Would you please return only the lines from the one with "pinky tip: (570, 421)" through the last line of the records below, leaving the pictures out?
[Data — start]
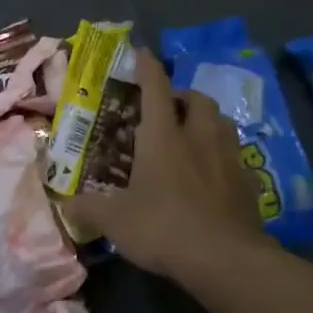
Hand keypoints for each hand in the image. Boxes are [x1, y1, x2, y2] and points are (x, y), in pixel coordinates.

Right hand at [62, 47, 270, 283]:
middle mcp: (199, 138)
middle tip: (167, 109)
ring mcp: (229, 159)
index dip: (147, 66)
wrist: (226, 260)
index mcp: (163, 136)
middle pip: (197, 100)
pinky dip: (222, 154)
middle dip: (182, 96)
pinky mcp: (248, 184)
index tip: (141, 52)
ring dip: (206, 120)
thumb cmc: (163, 227)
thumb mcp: (114, 220)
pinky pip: (235, 155)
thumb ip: (88, 207)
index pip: (155, 88)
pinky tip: (212, 173)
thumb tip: (64, 202)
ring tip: (192, 135)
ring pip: (222, 122)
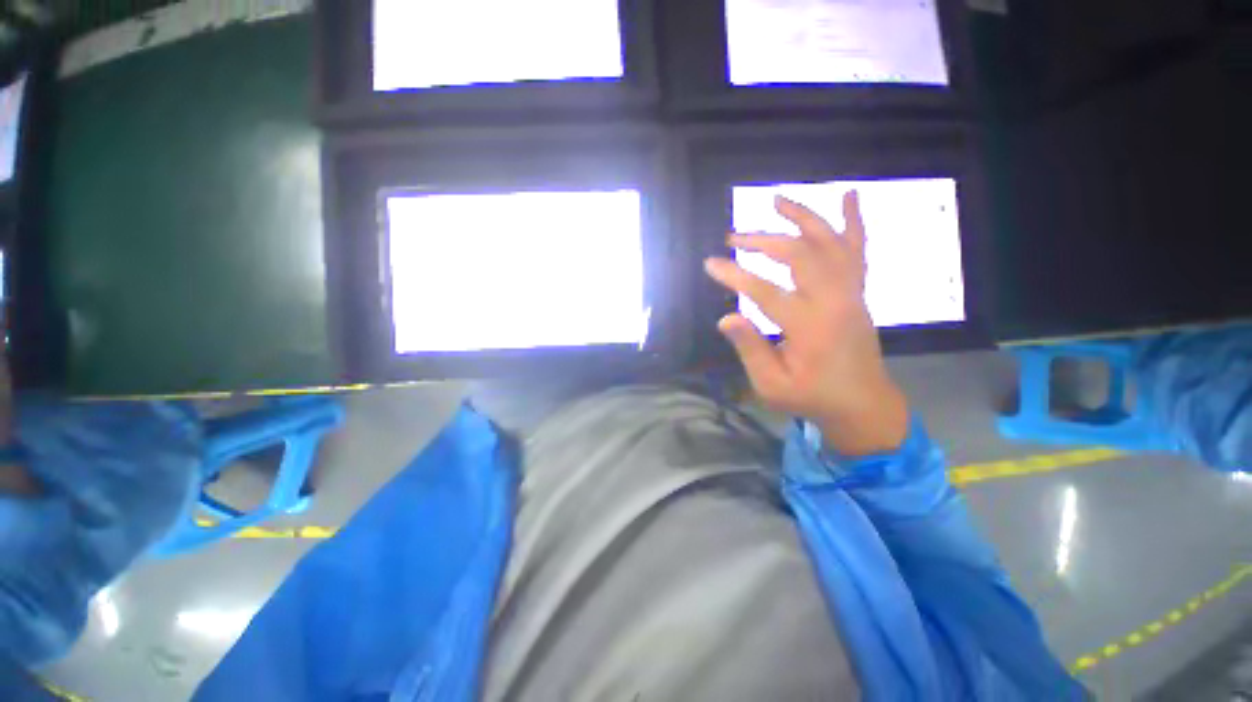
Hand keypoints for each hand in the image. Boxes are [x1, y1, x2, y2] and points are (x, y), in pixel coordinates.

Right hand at [704, 191, 908, 455]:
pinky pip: (858, 249)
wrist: (863, 404)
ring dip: (803, 217)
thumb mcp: (772, 385)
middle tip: (733, 237)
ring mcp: (851, 292)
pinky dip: (853, 221)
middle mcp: (834, 301)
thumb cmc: (813, 398)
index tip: (710, 263)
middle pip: (798, 255)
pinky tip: (849, 195)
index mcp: (810, 327)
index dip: (734, 274)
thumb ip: (750, 349)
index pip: (765, 290)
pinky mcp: (858, 292)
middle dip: (762, 241)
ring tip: (777, 199)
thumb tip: (725, 317)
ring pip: (829, 242)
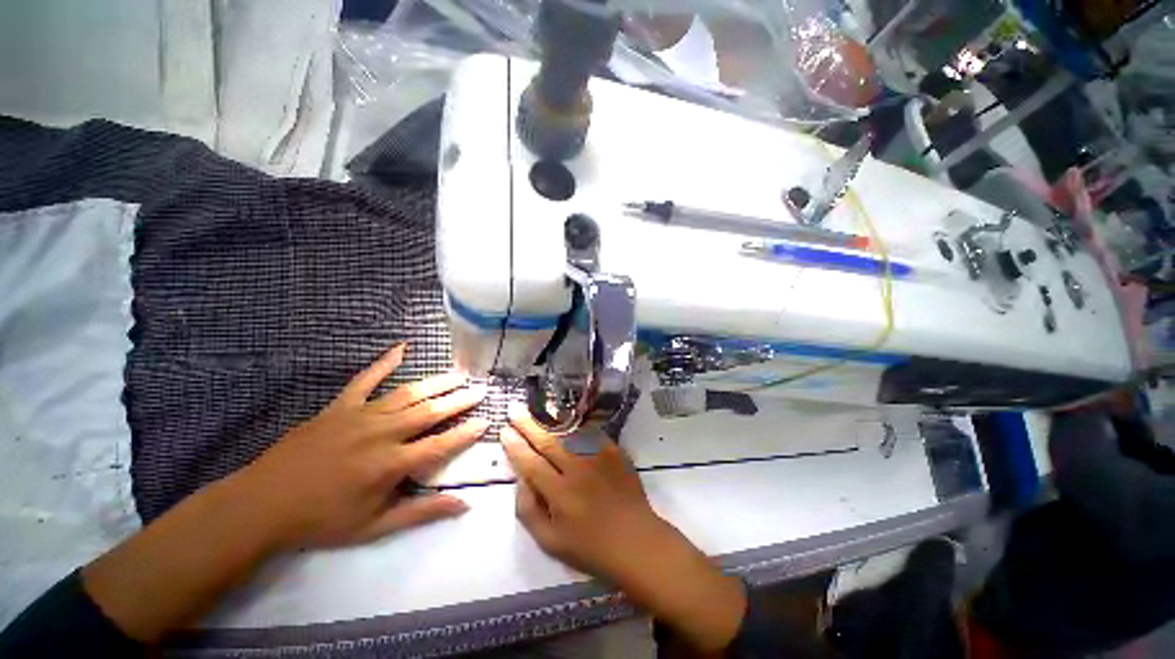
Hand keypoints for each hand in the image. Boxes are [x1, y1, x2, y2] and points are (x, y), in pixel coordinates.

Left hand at [80, 344, 487, 642]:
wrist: (262, 505)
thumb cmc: (322, 520)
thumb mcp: (375, 526)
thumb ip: (422, 512)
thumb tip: (464, 503)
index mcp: (391, 464)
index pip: (441, 444)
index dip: (466, 432)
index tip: (485, 421)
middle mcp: (382, 434)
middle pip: (430, 412)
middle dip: (459, 400)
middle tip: (480, 389)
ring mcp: (360, 415)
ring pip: (409, 394)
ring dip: (437, 383)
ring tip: (459, 374)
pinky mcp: (340, 407)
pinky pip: (366, 379)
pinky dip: (385, 363)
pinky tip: (402, 348)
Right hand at [501, 405, 745, 653]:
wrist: (636, 541)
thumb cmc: (591, 548)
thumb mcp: (551, 542)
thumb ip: (529, 511)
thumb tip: (521, 481)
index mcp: (559, 492)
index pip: (530, 463)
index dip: (515, 446)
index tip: (504, 431)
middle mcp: (577, 469)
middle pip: (547, 442)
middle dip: (528, 425)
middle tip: (516, 410)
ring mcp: (598, 458)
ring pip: (569, 434)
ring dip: (551, 422)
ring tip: (539, 410)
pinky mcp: (614, 453)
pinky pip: (592, 435)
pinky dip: (579, 428)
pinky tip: (570, 421)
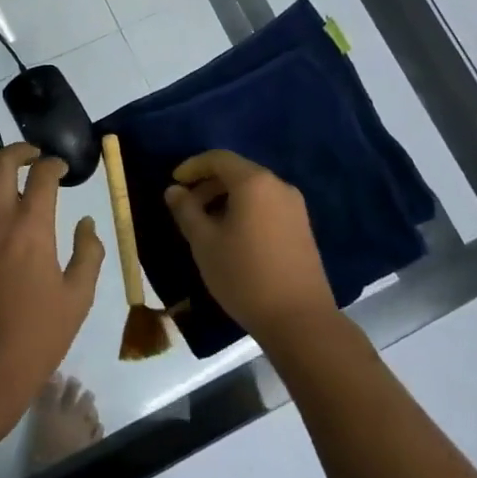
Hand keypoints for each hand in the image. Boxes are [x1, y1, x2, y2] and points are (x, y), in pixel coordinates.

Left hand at [0, 143, 105, 419]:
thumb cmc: (36, 336)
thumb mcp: (78, 298)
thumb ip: (88, 253)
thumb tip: (86, 223)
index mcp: (33, 227)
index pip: (42, 174)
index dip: (54, 164)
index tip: (61, 170)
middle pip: (1, 162)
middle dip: (19, 151)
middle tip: (32, 158)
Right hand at [163, 150, 336, 349]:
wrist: (299, 319)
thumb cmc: (244, 275)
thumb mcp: (204, 242)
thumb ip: (186, 210)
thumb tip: (174, 190)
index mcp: (254, 183)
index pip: (218, 158)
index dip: (192, 166)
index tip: (174, 183)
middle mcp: (278, 186)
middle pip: (237, 172)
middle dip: (208, 184)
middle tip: (186, 207)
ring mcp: (295, 207)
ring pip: (253, 190)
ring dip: (226, 198)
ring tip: (206, 225)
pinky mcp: (302, 227)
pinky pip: (267, 205)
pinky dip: (245, 210)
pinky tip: (233, 237)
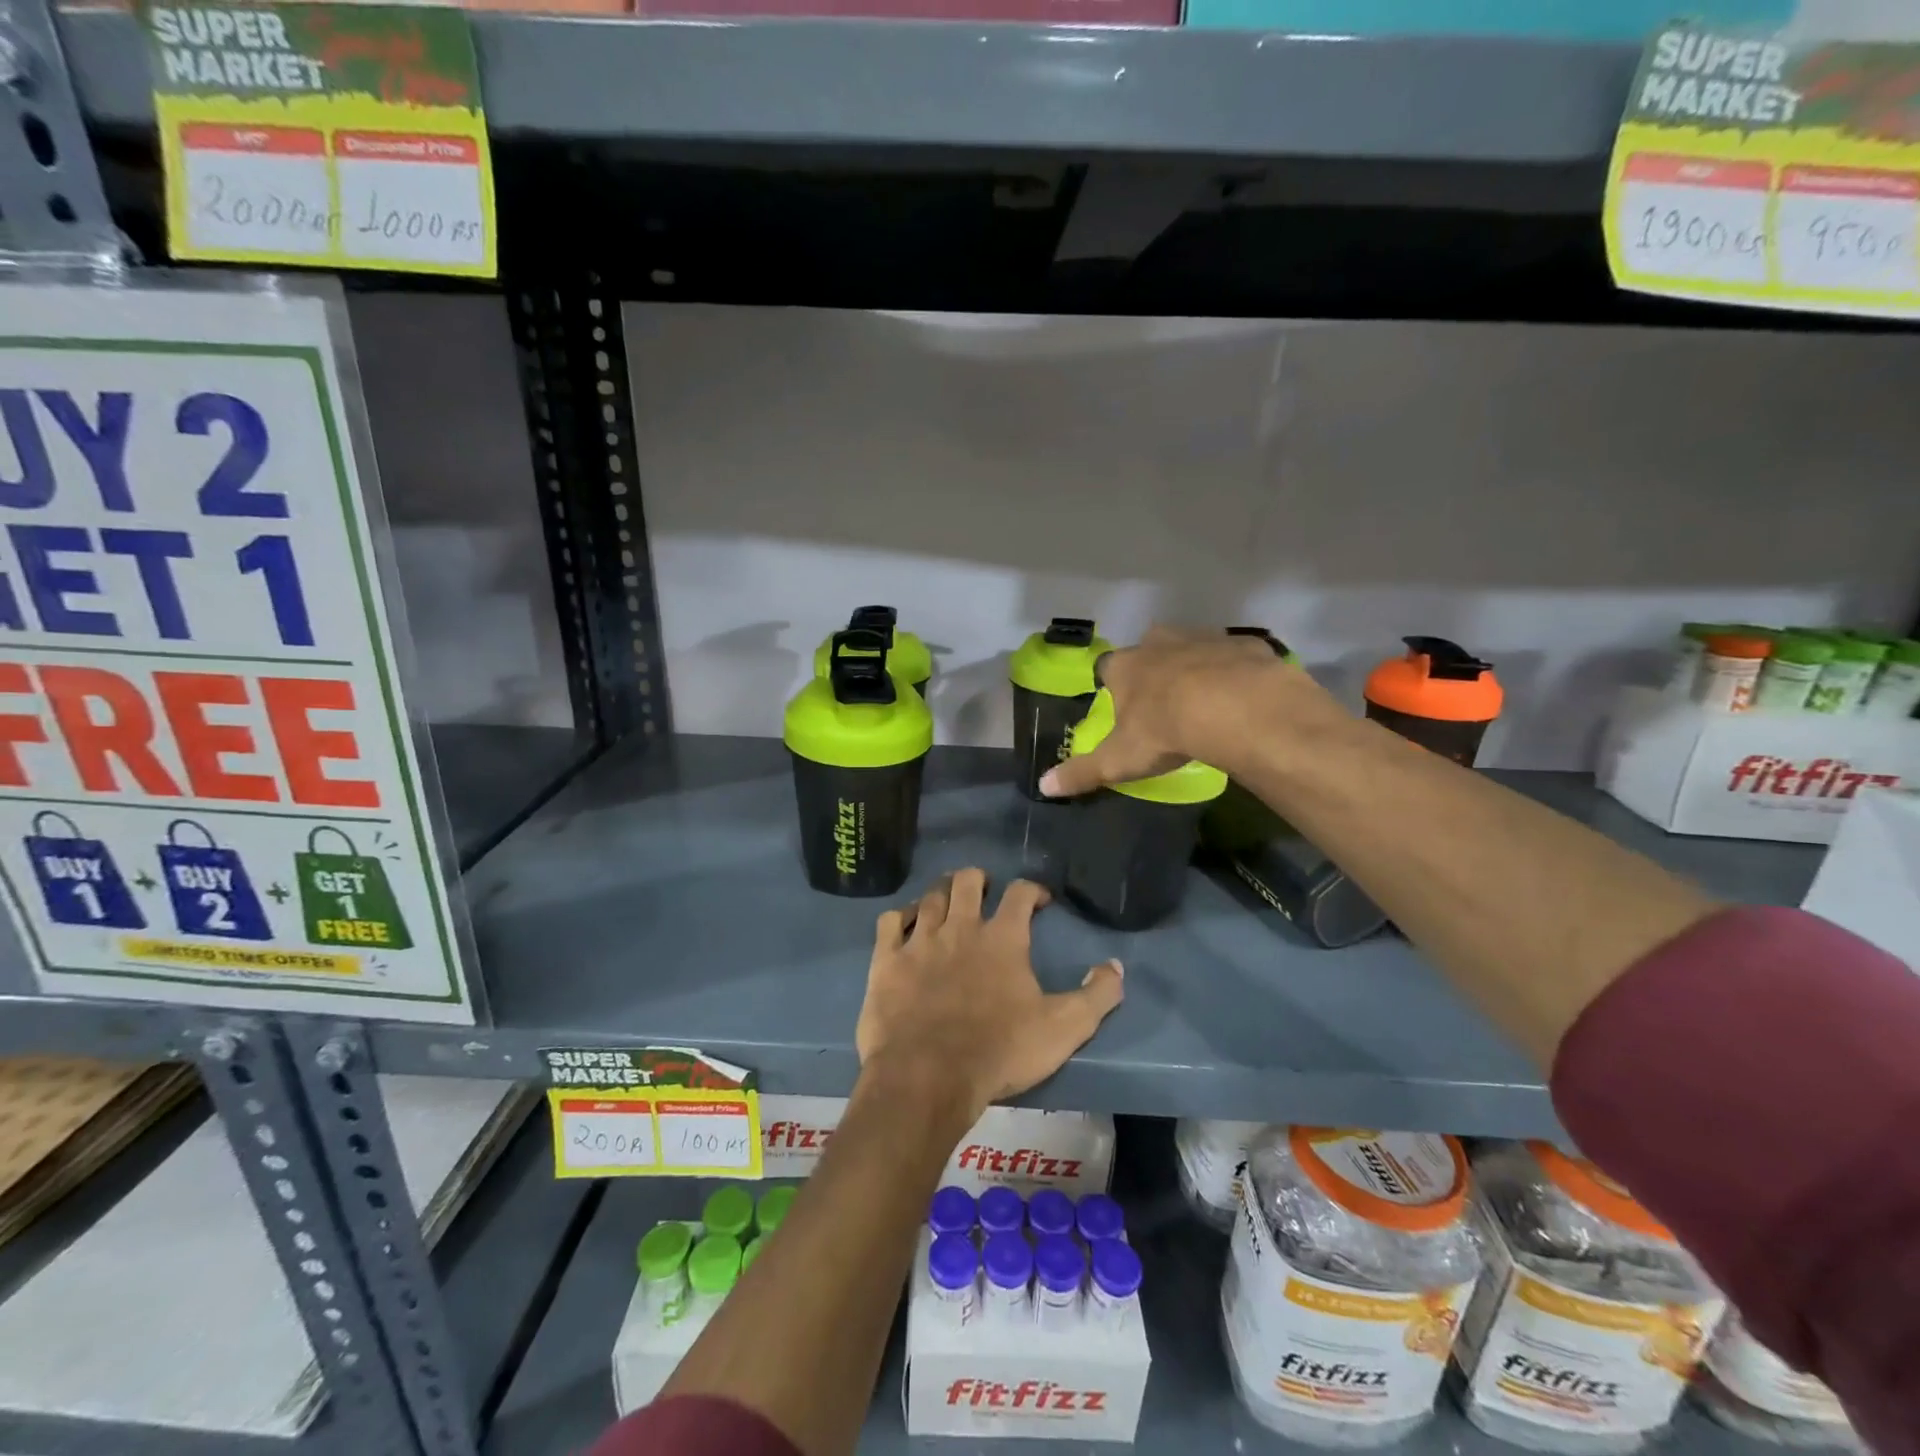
[Data — finish]
* Answer to this problem *
pinky tip: (570, 421)
Hand keypoints for each hand in the image. Boxes are [x1, y1, x2, y2] and points are (x, y), in pixel coordinates.

Left hand at [0, 143, 105, 419]:
thumb cmc: (36, 336)
thumb mcp: (78, 298)
thumb ip: (88, 253)
thumb tip: (86, 223)
index mcp: (33, 227)
index pip: (42, 174)
index dip: (54, 164)
index tip: (61, 170)
middle pip: (1, 162)
middle dip: (19, 151)
middle tip: (32, 158)
Right hand at [163, 150, 336, 349]:
wrist: (299, 319)
thumb cmc: (244, 275)
thumb mcp: (204, 242)
thumb ip: (186, 210)
thumb tip: (174, 190)
index mcp: (254, 183)
index pip: (218, 158)
index dip: (192, 166)
index tip: (174, 183)
middle mcp: (278, 186)
middle pip: (237, 172)
middle dip: (208, 184)
middle tip: (186, 207)
ring mcp: (295, 207)
ring pip: (253, 190)
ring dip: (226, 198)
ring tip: (206, 225)
pinky mcp: (302, 227)
pinky pip: (267, 205)
pinky dip: (245, 210)
pinky tip: (233, 237)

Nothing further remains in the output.